It's sod's law, isn't it? No sooner has the Government announced the mobilisation of the Royal Navy to rescue stranded British citizens, than the worst of the volcanic eruption in Iceland appears to be over. Last night there were hopes that the hundreds of thousands of travellers trapped by the closure of much of Europe's airspace would soon be on their way home. That so many personal dramas may be drawing to a welcome end, however, does not mean that there are no questions to be asked. In some ways, the bigger inquest is only beginning.
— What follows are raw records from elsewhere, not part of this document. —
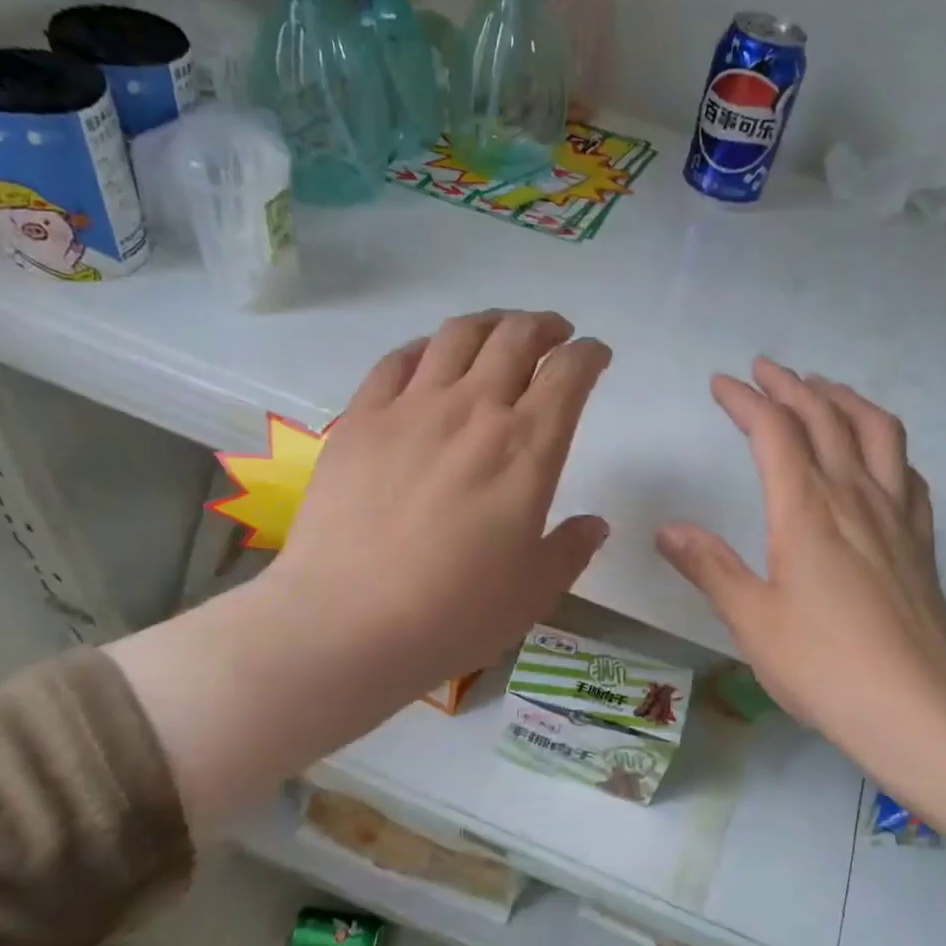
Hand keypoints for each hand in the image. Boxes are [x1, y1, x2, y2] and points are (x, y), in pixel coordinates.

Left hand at [114, 310, 610, 828]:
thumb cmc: (455, 613)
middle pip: (515, 337)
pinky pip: (397, 360)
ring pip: (456, 335)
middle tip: (553, 335)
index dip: (589, 355)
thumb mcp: (534, 592)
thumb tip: (594, 524)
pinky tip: (429, 359)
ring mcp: (410, 409)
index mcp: (527, 449)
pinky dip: (425, 348)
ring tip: (498, 333)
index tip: (596, 356)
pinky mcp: (359, 419)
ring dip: (489, 323)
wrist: (348, 622)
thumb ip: (571, 550)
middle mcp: (472, 410)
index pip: (569, 375)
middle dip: (543, 326)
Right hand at [657, 358, 945, 945]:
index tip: (722, 384)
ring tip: (823, 390)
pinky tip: (879, 457)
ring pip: (878, 433)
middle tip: (766, 370)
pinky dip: (888, 447)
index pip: (776, 433)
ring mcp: (897, 517)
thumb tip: (669, 529)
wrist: (914, 709)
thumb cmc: (821, 666)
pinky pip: (909, 474)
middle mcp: (856, 498)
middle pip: (827, 419)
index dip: (747, 401)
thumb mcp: (751, 619)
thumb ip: (710, 567)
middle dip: (792, 386)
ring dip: (846, 401)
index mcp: (807, 511)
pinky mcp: (921, 542)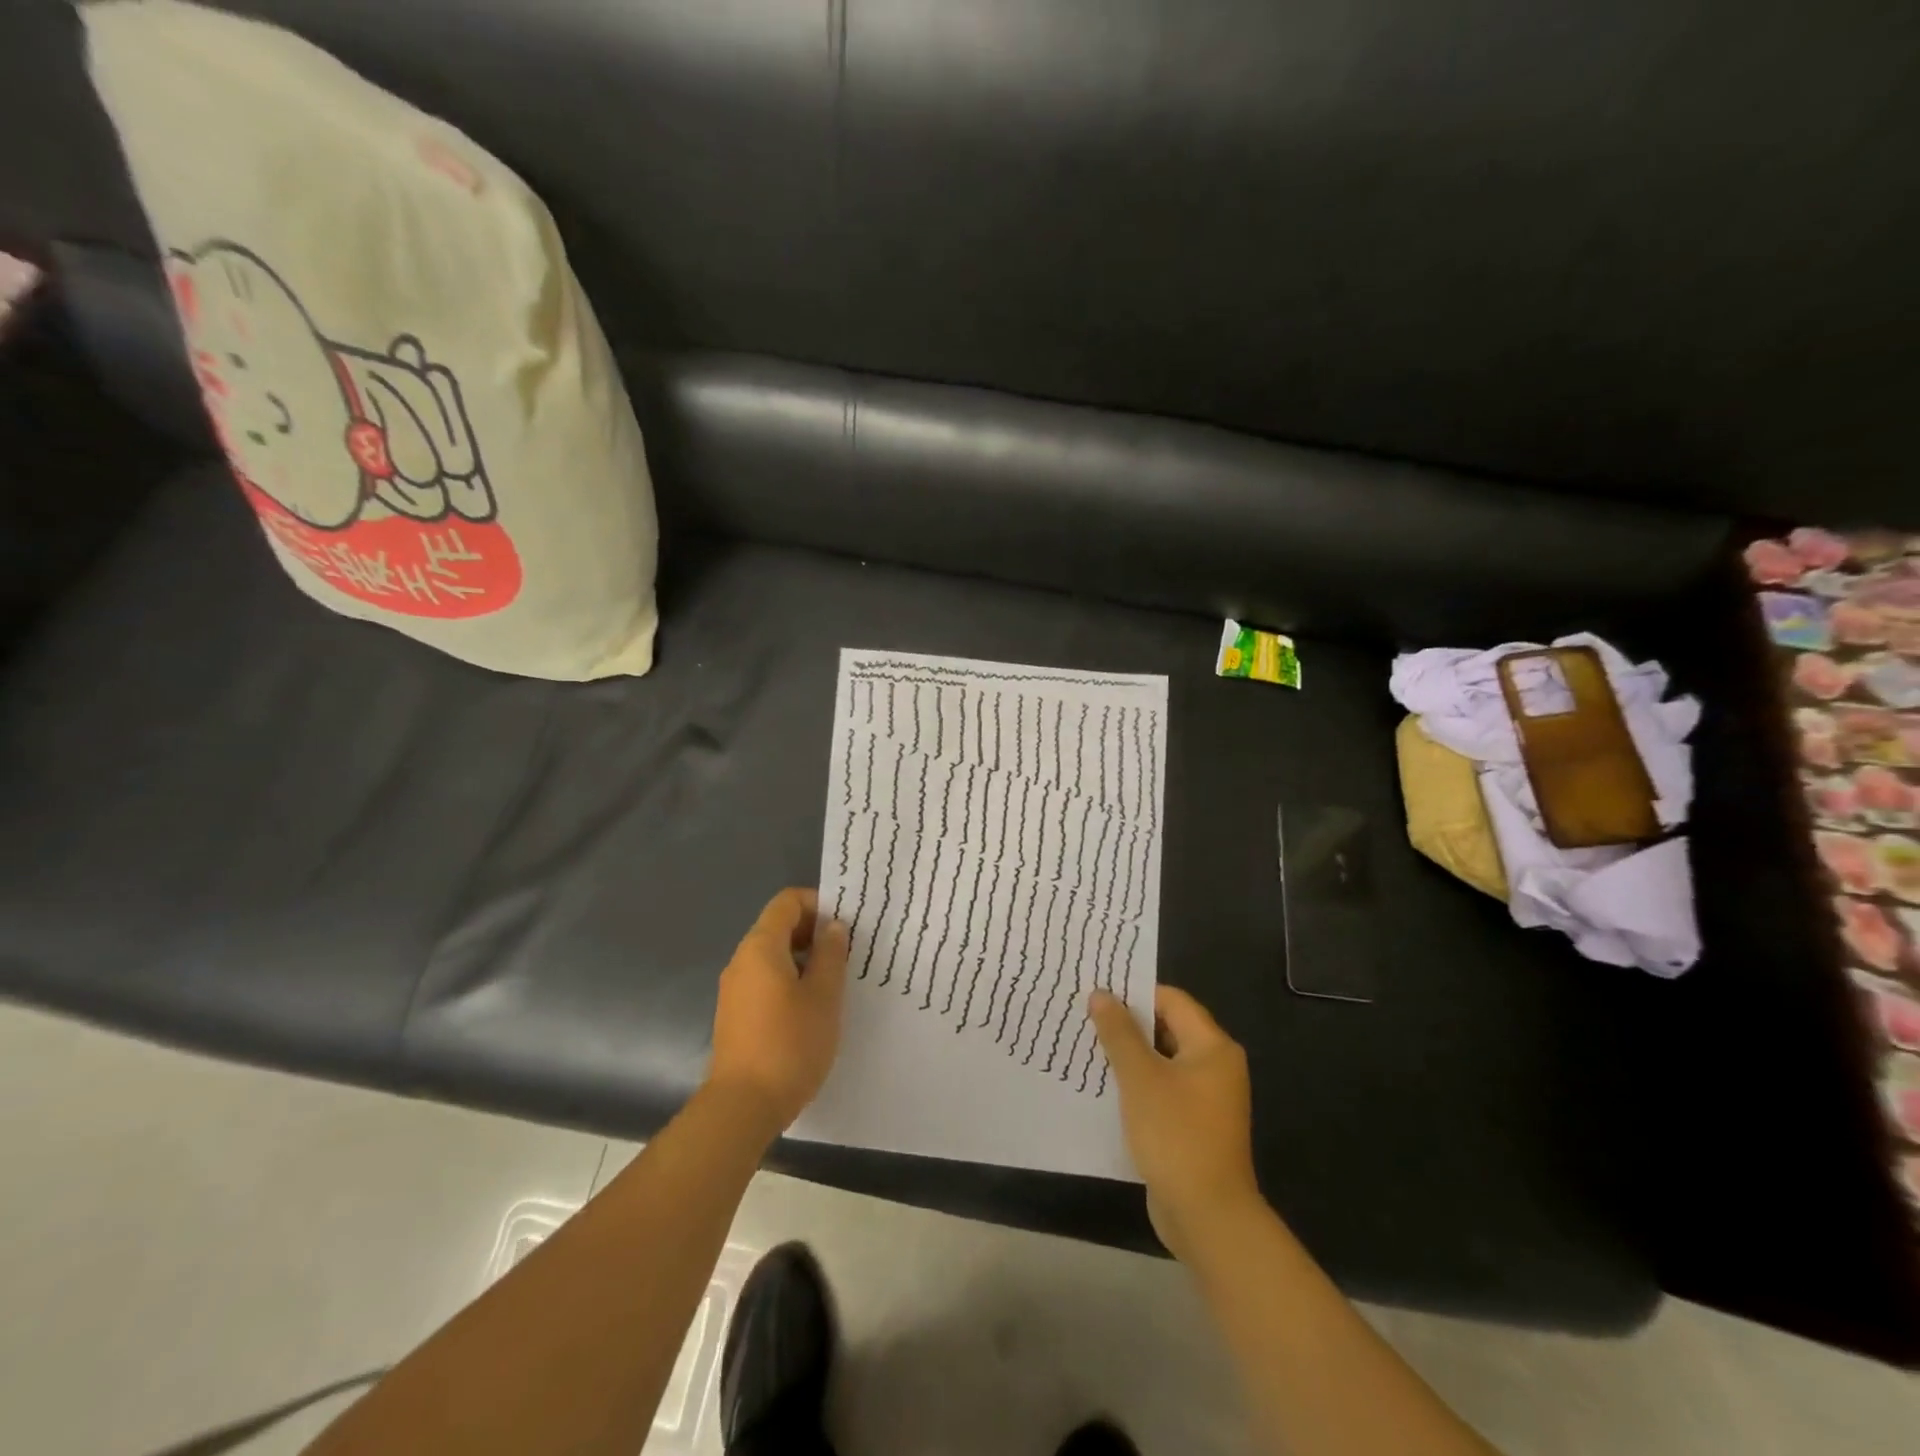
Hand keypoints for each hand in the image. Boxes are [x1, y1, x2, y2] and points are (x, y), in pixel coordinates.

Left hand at [706, 888, 849, 1136]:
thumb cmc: (790, 1044)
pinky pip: (765, 981)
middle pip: (778, 927)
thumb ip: (830, 954)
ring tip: (835, 981)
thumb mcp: (823, 995)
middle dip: (814, 932)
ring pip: (773, 956)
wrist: (742, 1107)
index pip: (787, 902)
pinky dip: (790, 980)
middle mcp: (742, 961)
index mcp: (761, 947)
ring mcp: (735, 989)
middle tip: (848, 952)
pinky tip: (813, 1008)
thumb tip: (832, 927)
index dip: (818, 903)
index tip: (846, 924)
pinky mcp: (735, 1015)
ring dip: (804, 959)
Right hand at [1090, 985, 1262, 1262]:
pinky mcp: (1194, 1125)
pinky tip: (1105, 1087)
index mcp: (1212, 1047)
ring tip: (1088, 1048)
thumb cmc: (1176, 1135)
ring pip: (1162, 1061)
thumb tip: (1101, 994)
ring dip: (1129, 1055)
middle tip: (1086, 1017)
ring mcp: (1207, 1099)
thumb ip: (1119, 1033)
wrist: (1207, 1217)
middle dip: (1128, 1024)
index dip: (1135, 994)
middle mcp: (1216, 1067)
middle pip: (1168, 1028)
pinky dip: (1138, 1084)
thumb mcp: (1140, 1078)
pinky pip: (1163, 1090)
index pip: (1171, 1000)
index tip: (1097, 992)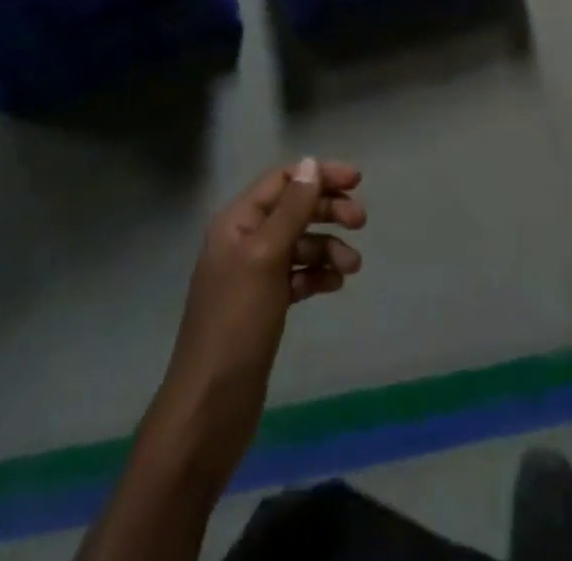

As two days' delay extended into four and five, travellers, airlines and travel companies began to ask why so much airspace was closed for so long, and whether such a blanket ban was really necessary. There will be questions about whether airlines and travel companies complied with their legal obligations, where these exist, to provide accommodation and sustenance.
There will also be fights about compensation, with most insurance companies treating a volcanic eruption as an "act of God" – and so uncovered – a view that is hard to contest. Airlines and travel companies, which have suffered huge losses from the disruption just as business was starting to pick up, will step up their claims for government support. If the worst delays are over by the end of the week, we suspect such claims will not meet much sympathy. Healthy businesses, like anything else, must, to a degree, cater for the unexpected.
While all these are considerations that deserve to be aired, however – and we do not wish to underestimate the damage to business or the inconvenience caused to individuals – it is important to keep a sense of proportion. The dangers of volcanic ash are recognised by international aviation and rules were in place, which were speedily invoked and adhered to. The closure of British and much European airspace was announced and extended in an orderly manner. There were regular European consultations, and safety – as it should have been – was the paramount concern.
In the UK, the election campaign gave the airport closures an additional edge, and the Government can be accused of waiting too long to take action. But the Transport Secretary, Lord Adonis, generally spoke good sense. And while there is surely a case for reviewing the rules on flying and volcanic ash, that must be done in a proper, scientific manner, not in the heat of public indignation. This was a safety issue, and where safety is concerned, the Government and the aviation authorities are right to err on the side of caution.